**TASK BRIEF**
Reproduce the entries below exactly, but only from the line containing "staining of high-grade" to the line containing "image exhibits no", inclusive.

**Stored data**
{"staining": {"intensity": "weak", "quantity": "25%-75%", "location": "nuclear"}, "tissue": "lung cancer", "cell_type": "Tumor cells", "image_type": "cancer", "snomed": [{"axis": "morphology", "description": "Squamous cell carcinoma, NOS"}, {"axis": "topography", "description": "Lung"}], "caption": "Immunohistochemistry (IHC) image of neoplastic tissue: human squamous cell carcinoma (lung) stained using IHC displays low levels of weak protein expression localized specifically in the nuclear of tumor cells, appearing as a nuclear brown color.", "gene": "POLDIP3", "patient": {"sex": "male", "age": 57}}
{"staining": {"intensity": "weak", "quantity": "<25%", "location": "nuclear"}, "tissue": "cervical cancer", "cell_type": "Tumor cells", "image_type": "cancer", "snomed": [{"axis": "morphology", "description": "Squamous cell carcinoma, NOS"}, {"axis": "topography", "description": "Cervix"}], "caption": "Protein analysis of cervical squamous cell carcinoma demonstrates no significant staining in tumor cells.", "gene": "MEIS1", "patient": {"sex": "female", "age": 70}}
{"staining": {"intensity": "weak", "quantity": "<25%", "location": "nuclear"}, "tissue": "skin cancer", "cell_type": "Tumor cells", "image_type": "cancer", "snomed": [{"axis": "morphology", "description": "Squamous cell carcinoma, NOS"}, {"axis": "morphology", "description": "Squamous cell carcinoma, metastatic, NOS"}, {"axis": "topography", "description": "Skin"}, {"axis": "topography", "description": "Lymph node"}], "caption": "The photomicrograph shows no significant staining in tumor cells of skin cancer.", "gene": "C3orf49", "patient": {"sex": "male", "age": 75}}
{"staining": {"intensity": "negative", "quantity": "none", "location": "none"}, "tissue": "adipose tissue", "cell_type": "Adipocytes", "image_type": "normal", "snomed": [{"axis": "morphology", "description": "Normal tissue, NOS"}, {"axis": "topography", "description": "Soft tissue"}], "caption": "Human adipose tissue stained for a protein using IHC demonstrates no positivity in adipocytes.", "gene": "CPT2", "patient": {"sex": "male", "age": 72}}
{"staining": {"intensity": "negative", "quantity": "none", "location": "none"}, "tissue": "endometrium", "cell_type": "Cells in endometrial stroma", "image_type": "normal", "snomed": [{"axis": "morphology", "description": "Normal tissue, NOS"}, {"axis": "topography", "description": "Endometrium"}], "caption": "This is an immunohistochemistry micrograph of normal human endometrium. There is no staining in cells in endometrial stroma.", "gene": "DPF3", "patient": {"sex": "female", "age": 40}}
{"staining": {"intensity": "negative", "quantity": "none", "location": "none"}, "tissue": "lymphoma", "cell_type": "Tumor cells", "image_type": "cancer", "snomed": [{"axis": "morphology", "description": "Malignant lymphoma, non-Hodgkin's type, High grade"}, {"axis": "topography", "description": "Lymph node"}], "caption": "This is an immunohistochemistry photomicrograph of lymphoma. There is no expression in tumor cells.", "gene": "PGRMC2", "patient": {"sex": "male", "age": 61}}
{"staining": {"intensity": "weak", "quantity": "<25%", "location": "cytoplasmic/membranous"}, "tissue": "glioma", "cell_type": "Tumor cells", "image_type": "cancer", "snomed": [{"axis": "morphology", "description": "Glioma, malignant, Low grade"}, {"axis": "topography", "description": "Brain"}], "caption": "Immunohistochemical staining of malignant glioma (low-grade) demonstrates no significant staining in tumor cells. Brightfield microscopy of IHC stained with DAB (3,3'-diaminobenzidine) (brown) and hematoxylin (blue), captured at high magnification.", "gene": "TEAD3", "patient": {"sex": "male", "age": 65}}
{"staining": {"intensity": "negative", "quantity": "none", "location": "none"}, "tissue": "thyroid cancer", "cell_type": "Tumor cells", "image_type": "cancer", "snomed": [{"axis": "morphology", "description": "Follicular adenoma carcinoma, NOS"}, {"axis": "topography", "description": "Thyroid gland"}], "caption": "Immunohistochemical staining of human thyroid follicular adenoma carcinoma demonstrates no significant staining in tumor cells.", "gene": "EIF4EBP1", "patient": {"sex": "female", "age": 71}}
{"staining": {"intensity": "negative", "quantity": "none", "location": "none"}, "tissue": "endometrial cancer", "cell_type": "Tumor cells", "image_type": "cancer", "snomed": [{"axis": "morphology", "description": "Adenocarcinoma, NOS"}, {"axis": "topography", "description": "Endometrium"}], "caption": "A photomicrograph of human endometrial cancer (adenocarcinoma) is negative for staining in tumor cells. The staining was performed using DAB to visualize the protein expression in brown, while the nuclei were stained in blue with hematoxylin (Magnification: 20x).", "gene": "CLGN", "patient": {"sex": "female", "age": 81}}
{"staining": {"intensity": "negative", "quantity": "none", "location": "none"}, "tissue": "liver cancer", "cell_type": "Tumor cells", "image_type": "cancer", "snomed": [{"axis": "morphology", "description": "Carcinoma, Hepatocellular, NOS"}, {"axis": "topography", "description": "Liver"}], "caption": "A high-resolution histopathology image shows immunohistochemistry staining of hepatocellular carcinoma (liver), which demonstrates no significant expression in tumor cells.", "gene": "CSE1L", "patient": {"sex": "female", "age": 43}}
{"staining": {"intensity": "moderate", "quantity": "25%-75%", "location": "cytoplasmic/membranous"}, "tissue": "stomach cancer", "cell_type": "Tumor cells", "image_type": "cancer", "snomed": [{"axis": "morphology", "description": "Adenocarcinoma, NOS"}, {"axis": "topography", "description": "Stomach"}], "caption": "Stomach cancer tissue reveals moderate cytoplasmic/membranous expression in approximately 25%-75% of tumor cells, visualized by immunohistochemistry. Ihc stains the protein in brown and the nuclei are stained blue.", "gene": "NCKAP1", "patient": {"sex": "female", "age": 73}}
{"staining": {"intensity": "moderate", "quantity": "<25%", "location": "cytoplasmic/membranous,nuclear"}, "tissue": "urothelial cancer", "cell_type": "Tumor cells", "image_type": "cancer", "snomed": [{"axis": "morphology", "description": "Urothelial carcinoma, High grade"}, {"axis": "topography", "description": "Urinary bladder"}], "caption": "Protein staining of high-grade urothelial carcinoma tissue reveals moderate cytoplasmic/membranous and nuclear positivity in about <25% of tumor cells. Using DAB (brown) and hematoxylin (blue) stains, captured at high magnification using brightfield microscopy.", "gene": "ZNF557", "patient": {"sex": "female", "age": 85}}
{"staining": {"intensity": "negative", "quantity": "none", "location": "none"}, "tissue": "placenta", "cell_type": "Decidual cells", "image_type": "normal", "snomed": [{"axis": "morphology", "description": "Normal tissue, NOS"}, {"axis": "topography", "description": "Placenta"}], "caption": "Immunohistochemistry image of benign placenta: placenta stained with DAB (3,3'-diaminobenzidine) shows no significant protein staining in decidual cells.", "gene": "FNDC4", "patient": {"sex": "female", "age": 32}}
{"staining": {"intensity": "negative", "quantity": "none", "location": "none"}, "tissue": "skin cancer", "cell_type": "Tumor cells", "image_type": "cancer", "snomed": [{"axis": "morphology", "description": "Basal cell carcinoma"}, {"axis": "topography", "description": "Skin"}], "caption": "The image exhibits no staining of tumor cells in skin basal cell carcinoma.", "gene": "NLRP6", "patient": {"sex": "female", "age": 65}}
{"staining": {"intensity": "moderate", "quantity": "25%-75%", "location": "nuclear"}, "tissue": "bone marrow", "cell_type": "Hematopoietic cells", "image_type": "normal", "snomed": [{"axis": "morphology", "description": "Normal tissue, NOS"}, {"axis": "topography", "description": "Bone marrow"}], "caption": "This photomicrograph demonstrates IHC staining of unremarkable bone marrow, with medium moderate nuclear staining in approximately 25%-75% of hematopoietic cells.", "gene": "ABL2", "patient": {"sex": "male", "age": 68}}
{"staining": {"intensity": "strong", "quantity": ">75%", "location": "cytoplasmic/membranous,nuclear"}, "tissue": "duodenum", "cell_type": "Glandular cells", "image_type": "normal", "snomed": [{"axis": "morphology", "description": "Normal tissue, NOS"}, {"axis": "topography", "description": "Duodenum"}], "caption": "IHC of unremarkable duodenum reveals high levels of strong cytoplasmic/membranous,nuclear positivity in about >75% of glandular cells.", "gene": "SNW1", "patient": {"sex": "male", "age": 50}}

**ANSWER TO THE PROBLEM**
{"staining": {"intensity": "moderate", "quantity": "<25%", "location": "cytoplasmic/membranous,nuclear"}, "tissue": "urothelial cancer", "cell_type": "Tumor cells", "image_type": "cancer", "snomed": [{"axis": "morphology", "description": "Urothelial carcinoma, High grade"}, {"axis": "topography", "description": "Urinary bladder"}], "caption": "Protein staining of high-grade urothelial carcinoma tissue reveals moderate cytoplasmic/membranous and nuclear positivity in about <25% of tumor cells. Using DAB (brown) and hematoxylin (blue) stains, captured at high magnification using brightfield microscopy.", "gene": "ZNF557", "patient": {"sex": "female", "age": 85}}
{"staining": {"intensity": "negative", "quantity": "none", "location": "none"}, "tissue": "placenta", "cell_type": "Decidual cells", "image_type": "normal", "snomed": [{"axis": "morphology", "description": "Normal tissue, NOS"}, {"axis": "topography", "description": "Placenta"}], "caption": "Immunohistochemistry image of benign placenta: placenta stained with DAB (3,3'-diaminobenzidine) shows no significant protein staining in decidual cells.", "gene": "FNDC4", "patient": {"sex": "female", "age": 32}}
{"staining": {"intensity": "negative", "quantity": "none", "location": "none"}, "tissue": "skin cancer", "cell_type": "Tumor cells", "image_type": "cancer", "snomed": [{"axis": "morphology", "description": "Basal cell carcinoma"}, {"axis": "topography", "description": "Skin"}], "caption": "The image exhibits no staining of tumor cells in skin basal cell carcinoma.", "gene": "NLRP6", "patient": {"sex": "female", "age": 65}}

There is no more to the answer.